One way you could do it is with manipulating the strings coming back from ctime() function. We know they are built in a similar way, the 1st 12 chars are week-day, month, month-day, then comes 8 chars of time, then finally the year. You could create functions like this:

char * gettime()
{
    time_t t;

    //use static so not to save the var in stack, but in the data/bss segment
    //you can also make it a global scope, use dynamic memory allocation, or
    //use other methods as to prevent it from being erased when the function returns.
    static char * time_str; 


    time(&t);
    time_str = ctime(&t) + 11;
    time_str[9] = 0; //null-terminator, eol

    return time_str;
}

char * getdate()
{
    time_t t;

    static char * date_str; 
    static char * year;

    time(&t);
    date_str = ctime(&t) + 4;
    date_str[6] = 0;

    year = date_str + 15;
    year[5] = 0;

    strcat(date_str, year);

    return date_str;
}

The second way to do this is using localtime() function to create a tm-struct, and then extract what you need from it.

char * gettime()

● **Entries shown**:
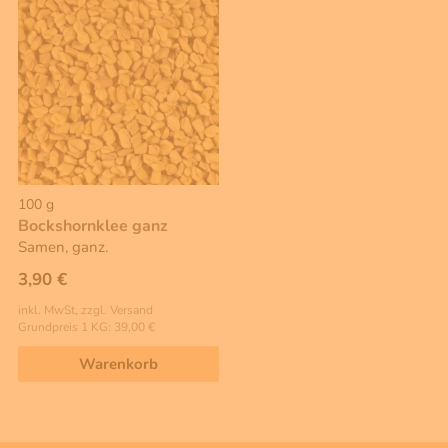
100 g
Bockshornklee ganz
Samen, ganz.
3,90 €
inkl. MwSt, zzgl. Versand
Grundpreis 1 KG: 39,00 €
Warenkorb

● **Required work**:
A – Answer these from the time-formatting text:
(i) Whose returned strings does the first way work with?
(ii) According to the code comments, where does declaring the variable static keep it instead of the stack?
(iii) Which function does the second way use to create a tm-struct?
B – Reproduce the stretch of the time-formatting text that opens with the words containing "static char * time_str;" and closes with "char * getdate()".
The items have nothing to do with the time-formatting text.

● **Results of the exercise**:
A –
(i) The ctime() function.
(ii) In the data/bss segment.
(iii) The localtime() function.

B –
static char * time_str; 


    time(&t);
    time_str = ctime(&t) + 11;
    time_str[9] = 0; //null-terminator, eol

    return time_str;
}

char * getdate()